ING has moved quickly to align its lending policy with the federal government's 2026-27 budget, updating its serviceability treatment of negative gearing effective Friday, 12 June. The changes affect how the bank assesses investor applications and will have direct implications for borrowing capacity on established residential property purchases made after 12 May.
The practical impact on investor borrowing capacity is already becoming clear. Broker modelling suggests the removal of negative gearing from serviceability calculations could reduce borrowing power by as much as 20% in some cases — with banks factoring projected negative gearing tax benefits into serviceability upfront, effectively boosting borrowing capacity before a single tax return is lodged. A RedZed survey of almost 200 brokers found 85% expect the budget changes to impact property prices.

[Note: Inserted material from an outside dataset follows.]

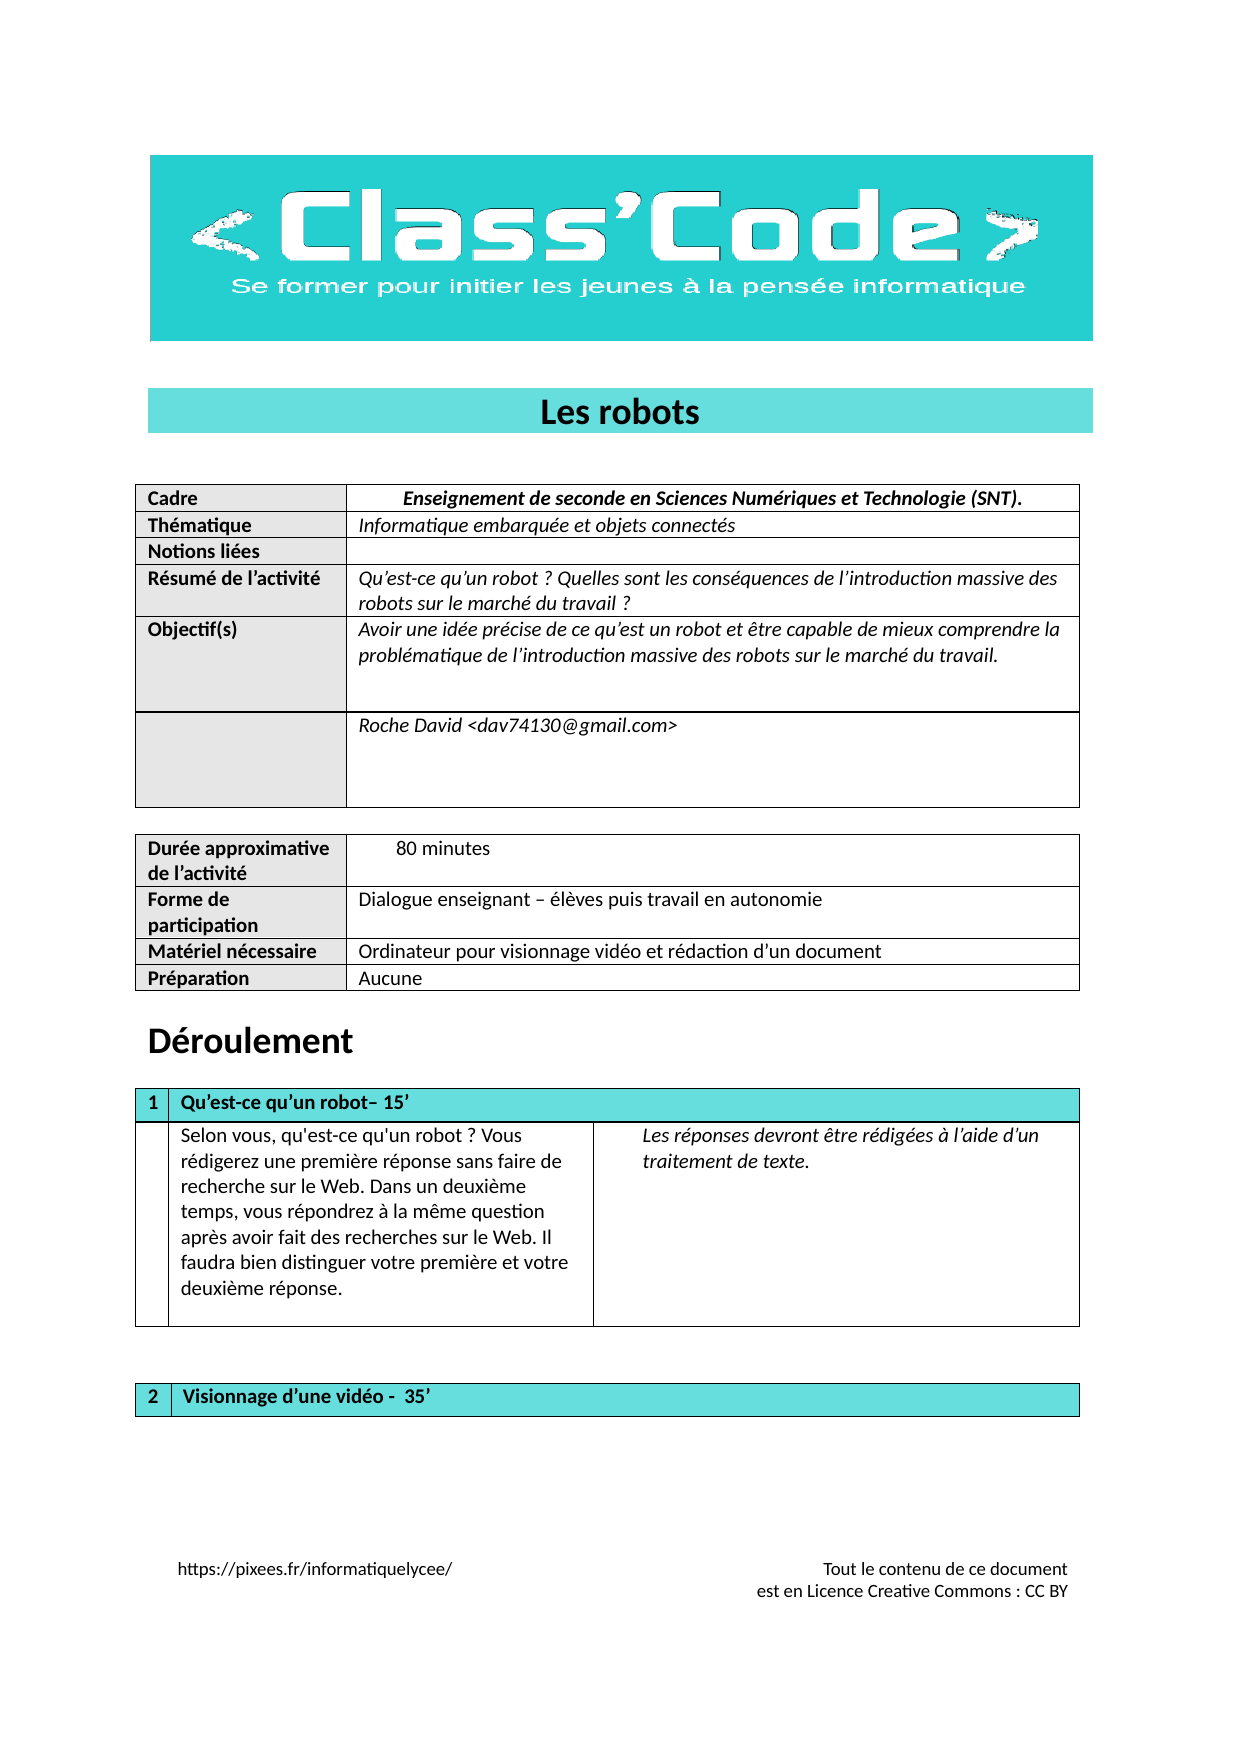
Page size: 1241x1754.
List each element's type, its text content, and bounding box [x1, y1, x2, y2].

table_header Durée approximative de l’activité [136, 835, 346, 886]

ING's policy draws a clear line at 12 May. Properties purchased on or before that date retain their existing treatment — negative gearing can still be factored into serviceability assessments as before. The same favourable treatment applies to new builds that meet the federal budget's definition of "new build" as outlined in the Federal Budget Tax Explainer. For established residential properties purchased after the cut-off, interest expense deductions will be capped at rental income for serviceability purposes.
The policy sets out clear transitional rules for applications currently in the pipeline. Loans converting from a pre-approval will be assessed under the new rules where the property is eligible under the proposed government legislation.
Conditional or unconditional approvals resubmitted for minor administrative changes — such as a spelling correction — on or before 12 July will not be reassessed and the original approval stands. The same applications resubmitted after 12 July will be subject to the new serviceability treatment. Any application resubmitted with material changes — including loan amount, repayment type, or security — will be assessed under the updated policy regardless of timing.
Brokers should audit any in-flight investor applications now — confirm the property type, check the contract date against the 12 May cut-off, and identify any files approaching the 12 July deadline for minor administrative changes before they are caught by the updated rules.
Brokers managing clients with portfolios spanning both eligible and ineligible properties should note ING's treatment of mixed scenarios. Where total interest expense across the portfolio exceeds total rental income after shading, the negative gearing benefit will be capped at rental income for serviceability. In practice, this means the advantage is neutralised where interest expenses exceed rental income under the new rules — brokers should model the total portfolio position, not just individual properties, before resubmitting any file.
Brokers should note that ING's online serviceability calculator is still being updated — the bank has confirmed it will advise once the new calculator is live.